Given request:
Restate each line word for word. Leave out every picture.

Task data:
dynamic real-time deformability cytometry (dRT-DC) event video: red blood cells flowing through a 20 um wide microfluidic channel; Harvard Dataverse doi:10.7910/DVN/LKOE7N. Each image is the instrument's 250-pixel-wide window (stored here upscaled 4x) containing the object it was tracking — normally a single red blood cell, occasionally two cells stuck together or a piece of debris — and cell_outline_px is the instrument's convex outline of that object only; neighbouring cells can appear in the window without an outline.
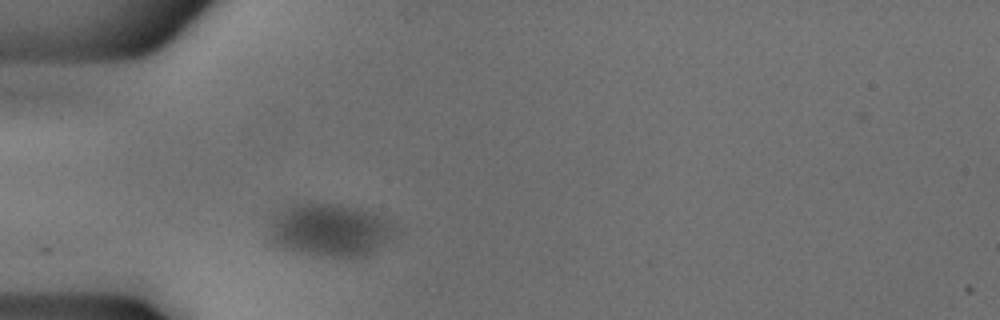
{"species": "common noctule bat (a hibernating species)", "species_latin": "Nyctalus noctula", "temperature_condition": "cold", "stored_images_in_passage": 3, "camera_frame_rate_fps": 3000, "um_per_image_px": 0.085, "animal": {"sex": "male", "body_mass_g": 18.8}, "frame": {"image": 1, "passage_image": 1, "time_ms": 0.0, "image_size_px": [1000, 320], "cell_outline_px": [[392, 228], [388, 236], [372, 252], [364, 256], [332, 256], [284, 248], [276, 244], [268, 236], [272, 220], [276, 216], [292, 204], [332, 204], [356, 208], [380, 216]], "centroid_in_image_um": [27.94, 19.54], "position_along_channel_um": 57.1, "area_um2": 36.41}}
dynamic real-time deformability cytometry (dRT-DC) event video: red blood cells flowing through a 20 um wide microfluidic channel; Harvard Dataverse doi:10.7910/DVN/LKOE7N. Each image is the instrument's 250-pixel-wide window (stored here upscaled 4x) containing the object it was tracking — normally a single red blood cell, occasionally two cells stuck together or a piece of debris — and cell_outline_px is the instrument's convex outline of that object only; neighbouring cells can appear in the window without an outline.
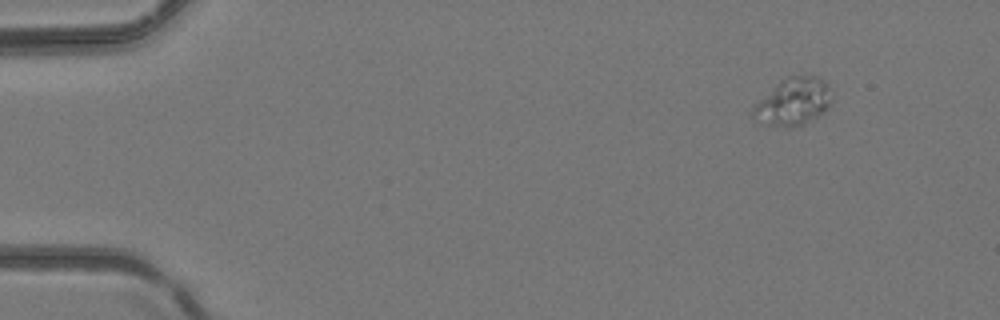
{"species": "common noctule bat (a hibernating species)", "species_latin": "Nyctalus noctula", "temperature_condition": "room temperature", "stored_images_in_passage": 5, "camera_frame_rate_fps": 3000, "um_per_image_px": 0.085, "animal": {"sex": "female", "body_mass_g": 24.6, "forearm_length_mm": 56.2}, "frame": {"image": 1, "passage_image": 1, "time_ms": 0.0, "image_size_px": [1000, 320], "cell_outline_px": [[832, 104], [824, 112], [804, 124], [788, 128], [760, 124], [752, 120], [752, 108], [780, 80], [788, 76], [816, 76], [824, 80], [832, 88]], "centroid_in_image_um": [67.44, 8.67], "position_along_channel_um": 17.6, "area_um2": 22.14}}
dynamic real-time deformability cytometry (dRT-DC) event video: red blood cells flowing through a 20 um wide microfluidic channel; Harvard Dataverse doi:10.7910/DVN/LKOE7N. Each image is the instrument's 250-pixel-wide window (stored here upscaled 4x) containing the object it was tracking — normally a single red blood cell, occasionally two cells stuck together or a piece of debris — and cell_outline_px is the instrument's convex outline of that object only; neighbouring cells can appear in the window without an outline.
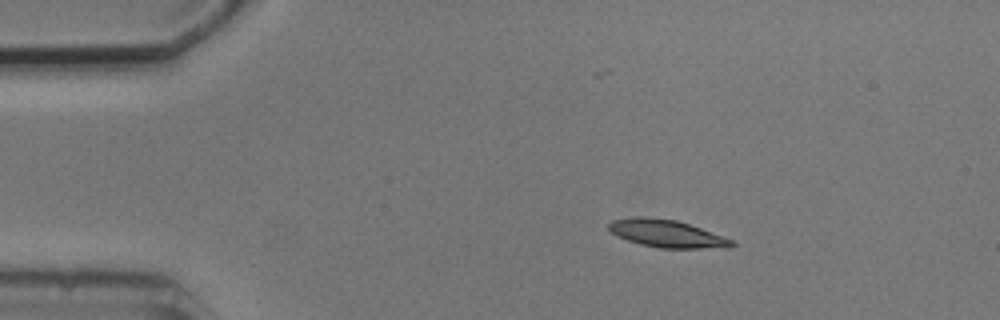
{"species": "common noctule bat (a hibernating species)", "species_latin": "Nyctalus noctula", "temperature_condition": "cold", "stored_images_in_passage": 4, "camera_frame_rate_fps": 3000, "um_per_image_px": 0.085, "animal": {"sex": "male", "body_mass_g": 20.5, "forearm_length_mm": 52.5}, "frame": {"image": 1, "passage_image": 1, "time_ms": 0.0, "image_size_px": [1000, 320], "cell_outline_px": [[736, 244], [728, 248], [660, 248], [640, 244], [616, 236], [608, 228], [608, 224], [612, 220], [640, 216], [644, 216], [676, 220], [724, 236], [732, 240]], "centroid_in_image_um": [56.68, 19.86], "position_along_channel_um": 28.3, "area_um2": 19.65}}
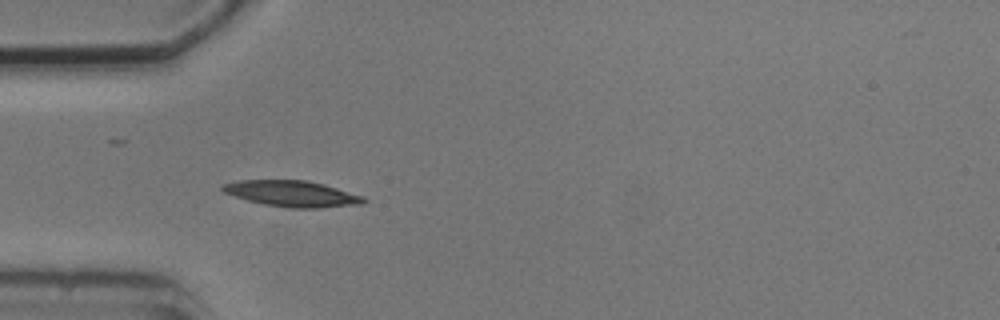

Response to the task:
dynamic real-time deformability cytometry (dRT-DC) event video: red blood cells flowing through a 20 um wide microfluidic channel; Harvard Dataverse doi:10.7910/DVN/LKOE7N. Each image is the instrument's 250-pixel-wide window (stored here upscaled 4x) containing the object it was tracking — normally a single red blood cell, occasionally two cells stuck together or a piece of debris — and cell_outline_px is the instrument's convex outline of that object only; neighbouring cells can appear in the window without an outline.
{"species": "common noctule bat (a hibernating species)", "species_latin": "Nyctalus noctula", "temperature_condition": "cold", "stored_images_in_passage": 3, "camera_frame_rate_fps": 3000, "um_per_image_px": 0.085, "animal": {"sex": "male", "body_mass_g": 18.8}, "frame": {"image": 1, "passage_image": 1, "time_ms": 0.0, "image_size_px": [1000, 320], "cell_outline_px": [[392, 228], [388, 236], [372, 252], [364, 256], [332, 256], [284, 248], [276, 244], [268, 236], [272, 220], [276, 216], [292, 204], [332, 204], [356, 208], [380, 216]], "centroid_in_image_um": [27.94, 19.54], "position_along_channel_um": 57.1, "area_um2": 36.41}}
dynamic real-time deformability cytometry (dRT-DC) event video: red blood cells flowing through a 20 um wide microfluidic channel; Harvard Dataverse doi:10.7910/DVN/LKOE7N. Each image is the instrument's 250-pixel-wide window (stored here upscaled 4x) containing the object it was tracking — normally a single red blood cell, occasionally two cells stuck together or a piece of debris — and cell_outline_px is the instrument's convex outline of that object only; neighbouring cells can appear in the window without an outline.
{"species": "common noctule bat (a hibernating species)", "species_latin": "Nyctalus noctula", "temperature_condition": "room temperature", "stored_images_in_passage": 5, "camera_frame_rate_fps": 3000, "um_per_image_px": 0.085, "animal": {"sex": "female", "body_mass_g": 24.6, "forearm_length_mm": 56.2}, "frame": {"image": 1, "passage_image": 1, "time_ms": 0.0, "image_size_px": [1000, 320], "cell_outline_px": [[832, 104], [824, 112], [804, 124], [788, 128], [760, 124], [752, 120], [752, 108], [780, 80], [788, 76], [816, 76], [824, 80], [832, 88]], "centroid_in_image_um": [67.44, 8.67], "position_along_channel_um": 17.6, "area_um2": 22.14}}
dynamic real-time deformability cytometry (dRT-DC) event video: red blood cells flowing through a 20 um wide microfluidic channel; Harvard Dataverse doi:10.7910/DVN/LKOE7N. Each image is the instrument's 250-pixel-wide window (stored here upscaled 4x) containing the object it was tracking — normally a single red blood cell, occasionally two cells stuck together or a piece of debris — and cell_outline_px is the instrument's convex outline of that object only; neighbouring cells can appear in the window without an outline.
{"species": "common noctule bat (a hibernating species)", "species_latin": "Nyctalus noctula", "temperature_condition": "cold", "stored_images_in_passage": 4, "camera_frame_rate_fps": 3000, "um_per_image_px": 0.085, "animal": {"sex": "male", "body_mass_g": 20.5, "forearm_length_mm": 52.5}, "frame": {"image": 1, "passage_image": 1, "time_ms": 0.0, "image_size_px": [1000, 320], "cell_outline_px": [[736, 244], [728, 248], [660, 248], [640, 244], [616, 236], [608, 228], [608, 224], [612, 220], [640, 216], [644, 216], [676, 220], [724, 236], [732, 240]], "centroid_in_image_um": [56.68, 19.86], "position_along_channel_um": 28.3, "area_um2": 19.65}}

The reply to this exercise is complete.